100 years ago first Rolls-Royce rolled off Massachusetts assembly line

By Larry Edsall
Classic Car Journal

(January 20, 2021) On Jan. 17, 1921, a Rolls-Royce Silver Ghost rolled off an assembly line, but it wasn’t in Derby, England. Instead, that car and 2,945 that followed were assembled in Springfield, Mass. “These Rolls-Royce ‘Springfield’ Motor cars benefited from the creativity of U.S. coach builders including Brewster, Willoughby, Merimac and Hollbrook, and brought us some wonderful early commissions,” the British automaker noted in a news release celebrating the centennial of its American production effort.

From that start in 1921 and until the Springfield workshop closed in 1931 because of the Depression, 2,946 Rolls-Royce vehicles were assembled in New England.

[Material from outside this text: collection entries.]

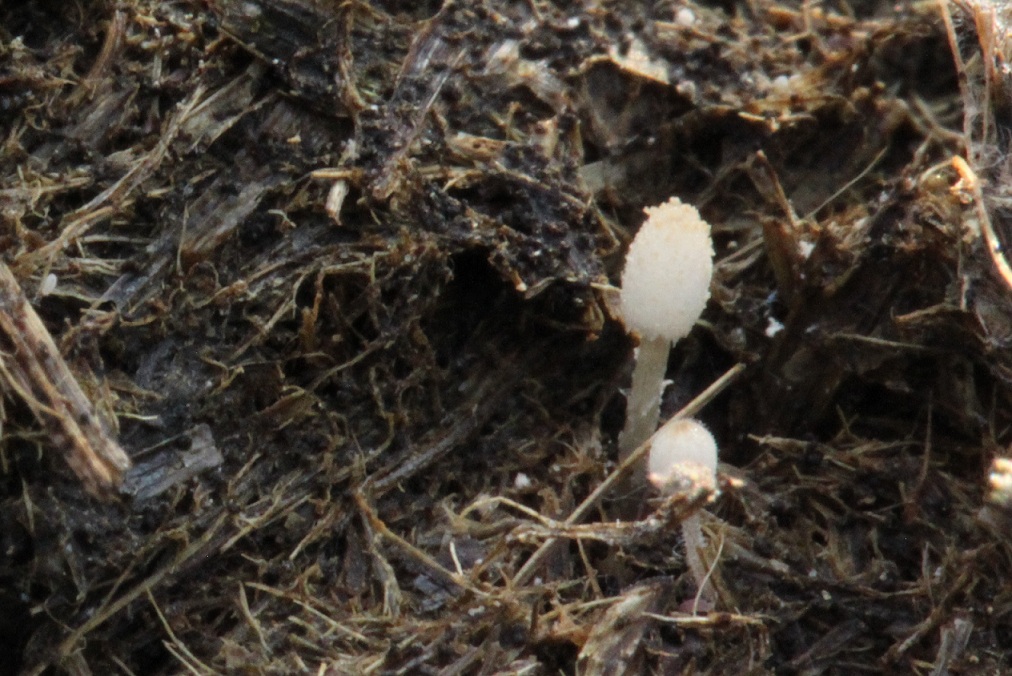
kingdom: Fungi
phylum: Basidiomycota
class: Agaricomycetes
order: Agaricales
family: Psathyrellaceae
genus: Coprinellus
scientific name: Coprinellus heptemerus
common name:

Among them were 1,703 Silver Ghosts, which joined the ‘Springfield Phantom’ in 1925.

Owners of the Springfield Rolls-Royces include President Woodrow Wilson, the Guggenheim and Bloomindale families, “and perhaps the most famous,” Rolls-Royce notes, “fictional Socialite Jay Gatsby with his 1922 Silver Ghost.”


Springfield, Mass., Rolls-Royce plant

After World War I, Charles Stewart Rolls’ partner Charles Johnson (Henry Royce lived until 1933, but was in ill-health after 1912), saw that the U.S. market was in better condition than the British economy and saw assembly in the U.S. as a way to avoid duties that made the cars even more expensive for American customers. So in 1919, Rolls-Royce purchased the American Wire Wheel Co. factory building in Massachusetts.

Building cars in America didn’t make them all that much less expensive. Prices ranged from $12,930 to $15,880, making the Springfield cars the most expensive of American-made vehicles.


Cars ready for delivery in 1922

The first 25 cars were produced entirely of imported parts, but afterward, the coachwork for the Springfield-built cars was produced in the U.S. Various American coach builders provided bodies. Rolls opened its own body-building workshop in 1923 and in 1926 acquired Brewster, a leading American coach building firm whose work was popular with Rolls’ customers.